PROBLEM STATEMENT: Quote the records that follow in full, leaving the pictures out.

____ MATERIALS PROVIDED

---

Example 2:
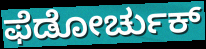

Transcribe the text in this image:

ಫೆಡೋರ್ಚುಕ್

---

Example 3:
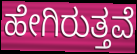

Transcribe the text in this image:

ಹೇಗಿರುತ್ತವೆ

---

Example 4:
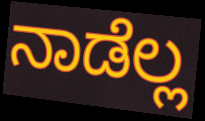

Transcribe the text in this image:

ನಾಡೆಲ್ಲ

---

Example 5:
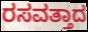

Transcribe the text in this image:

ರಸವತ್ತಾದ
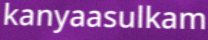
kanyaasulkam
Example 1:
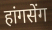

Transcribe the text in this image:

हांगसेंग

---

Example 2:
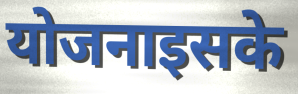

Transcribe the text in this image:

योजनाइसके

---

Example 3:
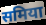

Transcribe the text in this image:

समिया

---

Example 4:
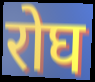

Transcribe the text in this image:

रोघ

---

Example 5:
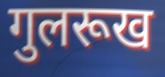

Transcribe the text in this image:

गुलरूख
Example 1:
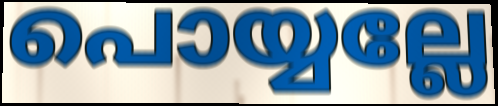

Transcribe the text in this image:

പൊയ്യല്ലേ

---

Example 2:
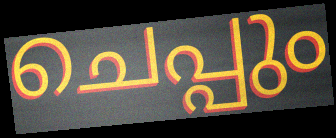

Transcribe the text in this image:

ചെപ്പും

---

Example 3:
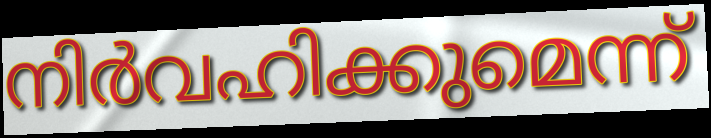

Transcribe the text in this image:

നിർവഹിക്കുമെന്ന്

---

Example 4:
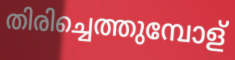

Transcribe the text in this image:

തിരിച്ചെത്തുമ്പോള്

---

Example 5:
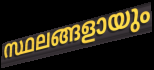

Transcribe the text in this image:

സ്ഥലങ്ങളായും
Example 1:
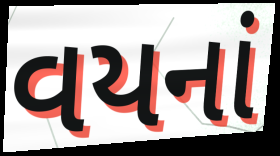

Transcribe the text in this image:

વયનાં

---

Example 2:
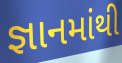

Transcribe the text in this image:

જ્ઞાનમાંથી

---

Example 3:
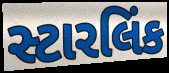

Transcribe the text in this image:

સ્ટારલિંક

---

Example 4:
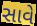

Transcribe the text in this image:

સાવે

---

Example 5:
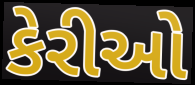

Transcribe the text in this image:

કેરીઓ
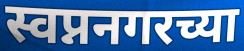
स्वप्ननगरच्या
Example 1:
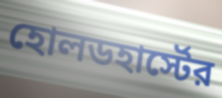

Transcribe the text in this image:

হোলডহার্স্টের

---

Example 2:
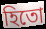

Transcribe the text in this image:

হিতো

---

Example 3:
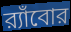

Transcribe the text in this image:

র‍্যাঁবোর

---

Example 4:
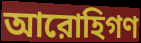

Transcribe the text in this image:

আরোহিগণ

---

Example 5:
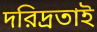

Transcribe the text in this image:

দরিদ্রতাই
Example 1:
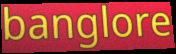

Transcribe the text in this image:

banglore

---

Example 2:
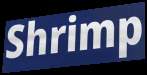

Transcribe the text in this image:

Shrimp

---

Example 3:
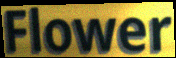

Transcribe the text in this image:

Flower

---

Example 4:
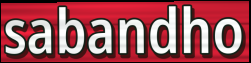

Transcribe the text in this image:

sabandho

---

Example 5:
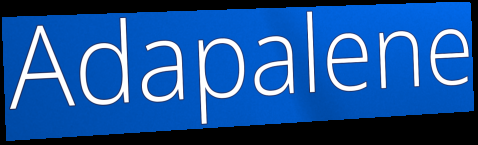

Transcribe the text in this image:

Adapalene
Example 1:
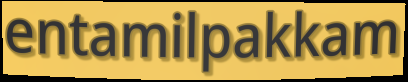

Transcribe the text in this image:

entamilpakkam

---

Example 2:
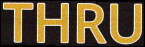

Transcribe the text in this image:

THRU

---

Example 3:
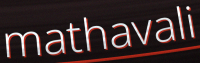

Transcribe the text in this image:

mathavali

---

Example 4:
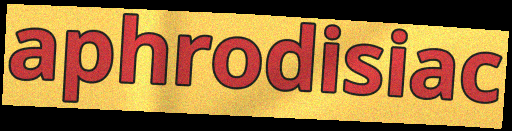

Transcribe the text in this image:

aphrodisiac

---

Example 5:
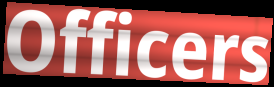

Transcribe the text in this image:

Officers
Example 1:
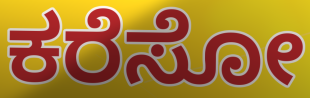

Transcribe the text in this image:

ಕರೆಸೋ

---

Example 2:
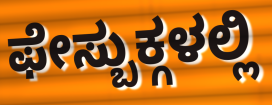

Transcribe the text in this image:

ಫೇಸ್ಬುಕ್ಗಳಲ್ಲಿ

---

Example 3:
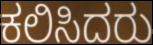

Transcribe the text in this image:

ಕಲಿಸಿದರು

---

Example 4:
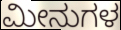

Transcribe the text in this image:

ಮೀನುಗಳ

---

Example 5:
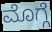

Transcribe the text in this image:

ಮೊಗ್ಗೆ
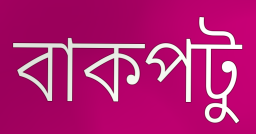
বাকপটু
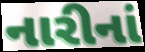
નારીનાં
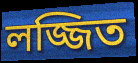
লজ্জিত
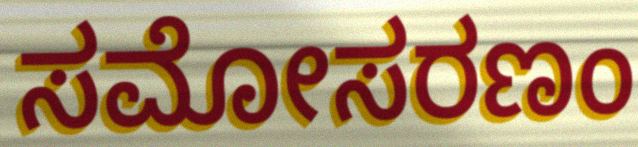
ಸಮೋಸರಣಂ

________

RESULT:
---

Example 2:

Transcribe the text in this image:

ಫೆಡೋರ್ಚುಕ್

---

Example 3:

Transcribe the text in this image:

ಹೇಗಿರುತ್ತವೆ

---

Example 4:

Transcribe the text in this image:

ನಾಡೆಲ್ಲ

---

Example 5:

Transcribe the text in this image:

ರಸವತ್ತಾದ
kanyaasulkam
Example 1:

Transcribe the text in this image:

हांगसेंग

---

Example 2:

Transcribe the text in this image:

योजनाइसके

---

Example 3:

Transcribe the text in this image:

समिया

---

Example 4:

Transcribe the text in this image:

रोघ

---

Example 5:

Transcribe the text in this image:

गुलरूख
Example 1:

Transcribe the text in this image:

പൊയ്യല്ലേ

---

Example 2:

Transcribe the text in this image:

ചെപ്പും

---

Example 3:

Transcribe the text in this image:

നിർവഹിക്കുമെന്ന്

---

Example 4:

Transcribe the text in this image:

തിരിച്ചെത്തുമ്പോള്

---

Example 5:

Transcribe the text in this image:

സ്ഥലങ്ങളായും
Example 1:

Transcribe the text in this image:

વયનાં

---

Example 2:

Transcribe the text in this image:

જ્ઞાનમાંથી

---

Example 3:

Transcribe the text in this image:

સ્ટારલિંક

---

Example 4:

Transcribe the text in this image:

સાવે

---

Example 5:

Transcribe the text in this image:

કેરીઓ
स्वप्ननगरच्या
Example 1:

Transcribe the text in this image:

হোলডহার্স্টের

---

Example 2:

Transcribe the text in this image:

হিতো

---

Example 3:

Transcribe the text in this image:

র‍্যাঁবোর

---

Example 4:

Transcribe the text in this image:

আরোহিগণ

---

Example 5:

Transcribe the text in this image:

দরিদ্রতাই
Example 1:

Transcribe the text in this image:

banglore

---

Example 2:

Transcribe the text in this image:

Shrimp

---

Example 3:

Transcribe the text in this image:

Flower

---

Example 4:

Transcribe the text in this image:

sabandho

---

Example 5:

Transcribe the text in this image:

Adapalene
Example 1:

Transcribe the text in this image:

entamilpakkam

---

Example 2:

Transcribe the text in this image:

THRU

---

Example 3:

Transcribe the text in this image:

mathavali

---

Example 4:

Transcribe the text in this image:

aphrodisiac

---

Example 5:

Transcribe the text in this image:

Officers
Example 1:

Transcribe the text in this image:

ಕರೆಸೋ

---

Example 2:

Transcribe the text in this image:

ಫೇಸ್ಬುಕ್ಗಳಲ್ಲಿ

---

Example 3:

Transcribe the text in this image:

ಕಲಿಸಿದರು

---

Example 4:

Transcribe the text in this image:

ಮೀನುಗಳ

---

Example 5:

Transcribe the text in this image:

ಮೊಗ್ಗೆ
বাকপটু
નારીનાં
লজ্জিত
ಸಮೋಸರಣಂ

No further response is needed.